Ted Cruz: Gay people should stop demanding equal rights because ISIS would murder them

The Republican presidential candidate is really tired of all your sex questions, liberals

Published May 20, 2015 3:08PM (EDT)

Republican Presidential candidate Sen. Ted Cruz, R-Texas speaks at the Iowa Faith & Freedom 15th Annual Spring Kick Off, in Waukee, Iowa, Saturday, April 25, 2015. (AP Photo/Nati Harnik)  (AP)
Republican Presidential candidate Sen. Ted Cruz, R-Texas speaks at the Iowa Faith & Freedom 15th Annual Spring Kick Off, in Waukee, Iowa, Saturday, April 25, 2015. (AP Photo/Nati Harnik) (AP)

If the left is -- as Ted Cruz asserted this week -- obsessed with sex, then the right might be obsessed with the idea of murdering gay people. Bear with me for a second.

At a campaign event in Texas on Tuesday, GOP presidential hopeful Ted Cruz did what Ted Cruz does so well, which is responding to a question about same-sex marriage with an amalgam of Islamophobia, religiosity, and a not-particularly-sensible shot at the left that included something about The Children.

Echoing his compatriot Sen. Tom Cotton (R), the Texas senator told reporters that marriage equality is not a particularly pressing civil rights issue, because LGBT Americans could have it way worse.

"ISIS is executing homosexuals -- you want to talk about gay rights?" Cruz said. "This week was a very bad week for gay rights because the expansion of ISIS, the expansion of radical, theocratic, Islamic zealots that crucify Christians, that behead children and that murder homosexuals -- that ought to be concerning you far more than asking six questions all on the same topic."

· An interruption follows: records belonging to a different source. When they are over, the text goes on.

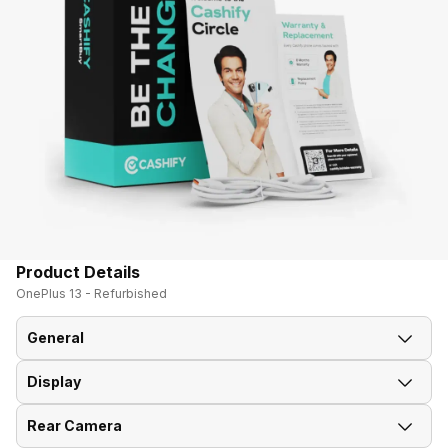
Product Details
OnePlus 13 - Refurbished
General
Display
Announced On
7-Jan-25
Rear Camera
Screen Size
17.20 cm (6.77 inch)
Market Status
Available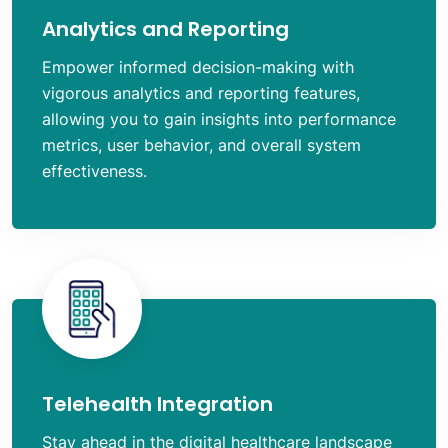
Analytics and Reporting
Empower informed decision-making with
vigorous analytics and reporting features,
allowing you to gain insights into performance
metrics, user behavior, and overall system
effectiveness.
Telehealth Integration
Stay ahead in the digital healthcare landscape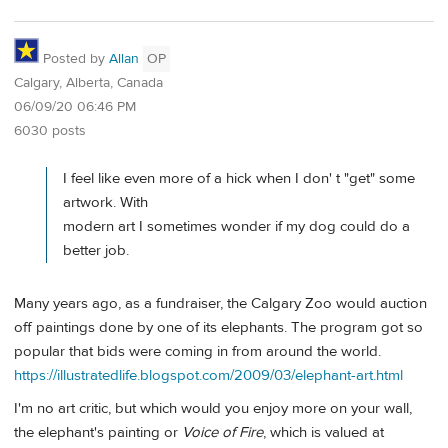
Posted by
Allan
OP
Calgary, Alberta, Canada
06/09/20 06:46 PM
6030 posts
I feel like even more of a hick when I don' t "get" some
artwork. With
modern art I sometimes wonder if my dog could do a
better job.
Many years ago, as a fundraiser, the Calgary Zoo would auction
off paintings done by one of its elephants. The program got so
popular that bids were coming in from around the world.
https://illustratedlife.blogspot.com/2009/03/elephant-art.html
I'm no art critic, but which would you enjoy more on your wall,
the elephant's painting or
Voice of Fire
, which is valued at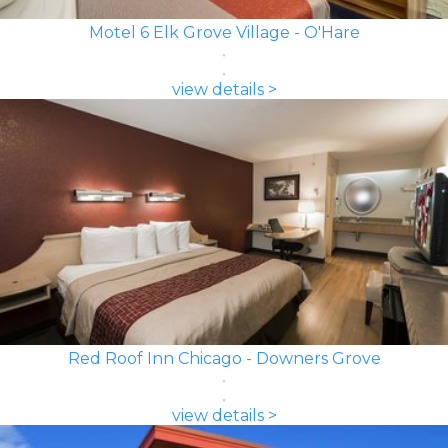
Motel 6 Elk Grove Village - O'Hare
view details >
Red Roof Inn Chicago - Downers Grove
view details >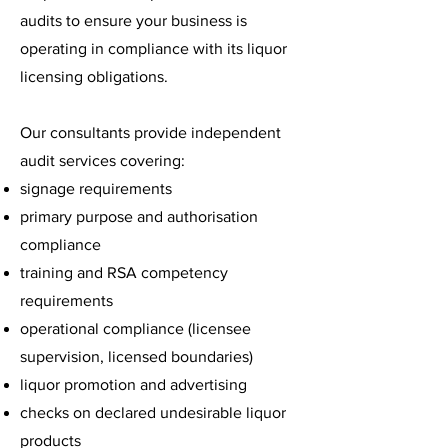
audits to ensure your business is
operating in compliance with its liquor
licensing obligations.
Our consultants provide independent
audit services covering:
signage requirements
primary purpose and authorisation
compliance
training and RSA competency
requirements
operational compliance (licensee
supervision, licensed boundaries)
liquor promotion and advertising
checks on declared undesirable liquor
products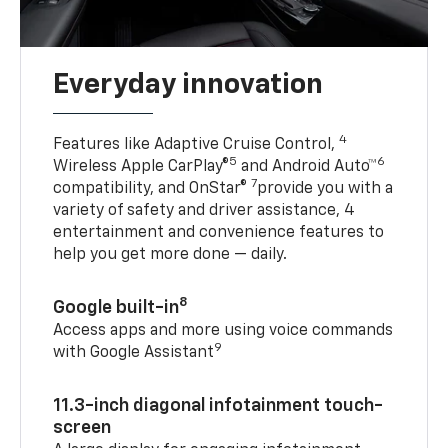
Everyday innovation
4
Features like Adaptive Cruise Control,
5
6
Wireless Apple CarPlay®
and Android Auto™
7
compatibility, and OnStar®
provide you with a
variety of safety and driver assistance, 4
entertainment and convenience features to
help you get more done — daily.
8
Google built-in
Access apps and more using voice commands
9
with Google Assistant
11.3-inch diagonal infotainment touch-
screen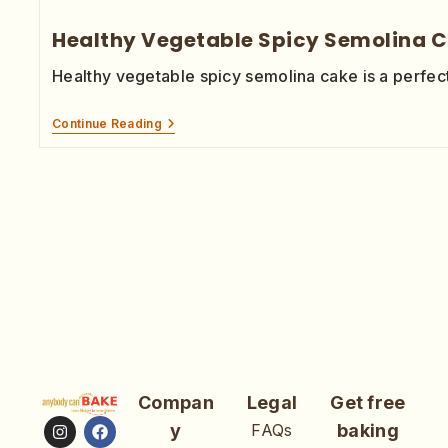
Healthy Vegetable Spicy Semolina 
Healthy vegetable spicy semolina cake is a perfect
Continue Reading
Compan
Legal
Get free
y
FAQs
baking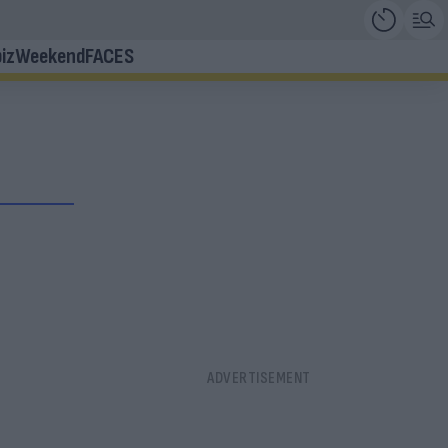
iz
Weekend
FACES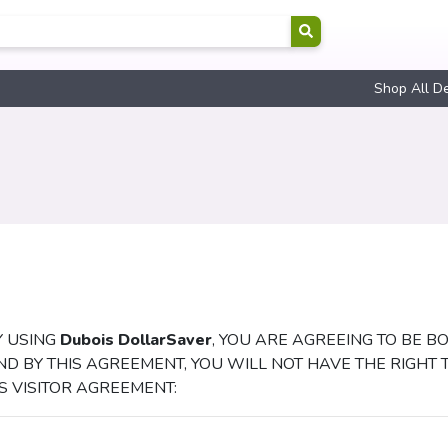
Shop All D
Y USING
Dubois DollarSaver
, YOU ARE AGREEING TO BE B
ND BY THIS AGREEMENT, YOU WILL NOT HAVE THE RIGHT 
IS VISITOR AGREEMENT: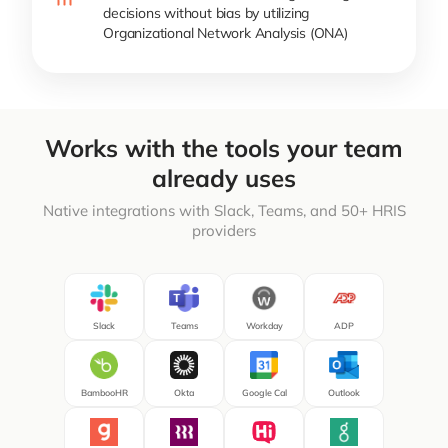
decisions without bias by utilizing
Organizational Network Analysis (ONA)
Works with the tools your team
already uses
Native integrations with Slack, Teams, and 50+ HRIS
providers
Slack
Teams
Workday
ADP
BambooHR
Okta
Google Cal
Outlook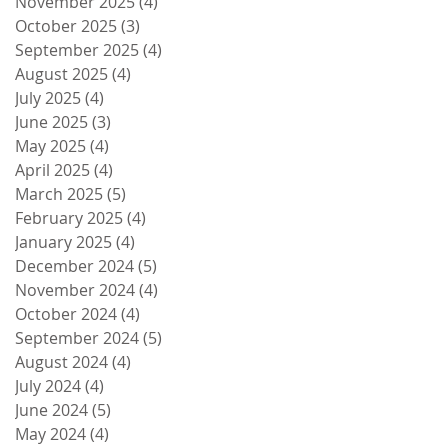
November 2025
(4)
4 posts
October 2025
(3)
3 posts
September 2025
(4)
4 posts
August 2025
(4)
4 posts
July 2025
(4)
4 posts
June 2025
(3)
3 posts
May 2025
(4)
4 posts
April 2025
(4)
4 posts
March 2025
(5)
5 posts
February 2025
(4)
4 posts
January 2025
(4)
4 posts
December 2024
(5)
5 posts
November 2024
(4)
4 posts
October 2024
(4)
4 posts
September 2024
(5)
5 posts
August 2024
(4)
4 posts
July 2024
(4)
4 posts
June 2024
(5)
5 posts
May 2024
(4)
4 posts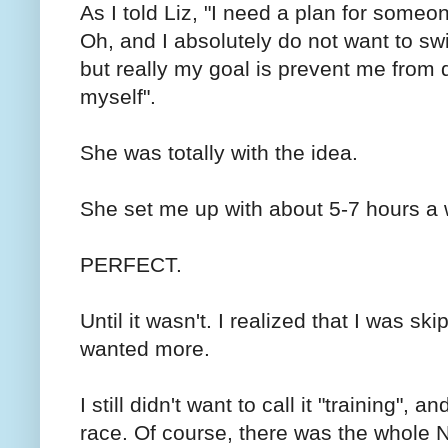
As I told Liz, "I need a plan for someo
Oh, and I absolutely do not want to swi
but really my goal is prevent me from 
myself".
She was totally with the idea.
She set me up with about 5-7 hours a 
PERFECT.
Until it wasn't. I realized that I was s
wanted more.
I still didn't want to call it "training",
race. Of course, there was the whol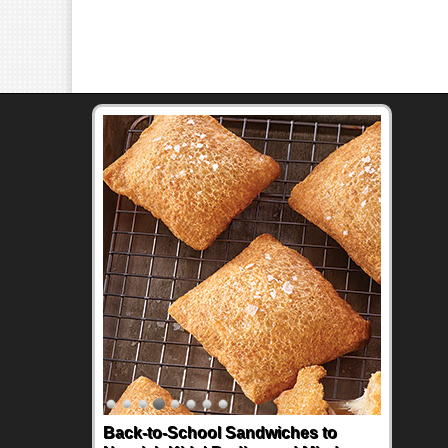
Back-to-School Sandwiches to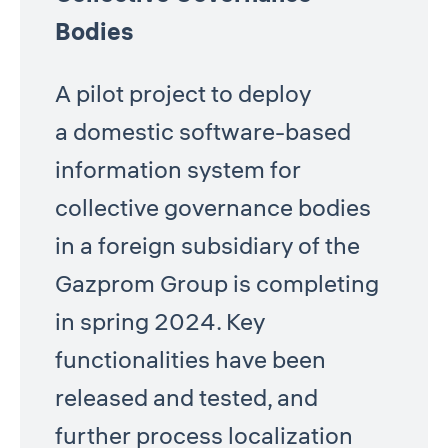
Bodies
A pilot project to deploy
a domestic software-based
information system for
collective governance bodies
in a foreign subsidiary of the
Gazprom Group is completing
in spring 2024. Key
functionalities have been
released and tested, and
further process localization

Cruz also implied that marriage equality advocates on the left are "obsessed with sex" -- an odd comment coming from a man so fixated on "the family," seeing as babies are typically made by (gasp!) having sex.

But to the candidate's point, which is clearly meant to diminish arguments in favor of same-sex marriage and -- thanks to Cotton -- is also unoriginal, the notion that a demand for equal rights should be mitigated by a little gratitude for not being hanged or beheaded, might actually be a weirder concern than worrying about who gets to have sex with whom within the legal confines of a marriage.

And that certainly is the concern on the right, as has been illustrated not only by politicians' preoccupation with the family, but also by the numerous legal arguments defending same-sex marriage bans, which cite states' interest in promoting procreation as justification. So even if Cruz is right -- even if the left is obsessed with sex -- it means we're all on the same page. It means those for and against marriage equality are concerned with couples committing legally to having sex with one another only. On the sex-obsessed left, that concern turns into a fight for all people to have equal opportunity to have married sex, even in the midst of LGBT persecution around the globe.

For sex-obsessed right-wingers such as Cruz and Cotton, the fight is against all people having equal opportunity to have married sex, which seems like small potatoes in the face of all that aforementioned persecution and execution.

To continue a fight to withhold rights, while at the same time acknowledging life-or-death concerns in other countries that might, in fact, be graver than marriage, is petty and hypocritical. It also highlights how often right-wingers think about murdering gay people, which might be more troubling than how often they think about sex.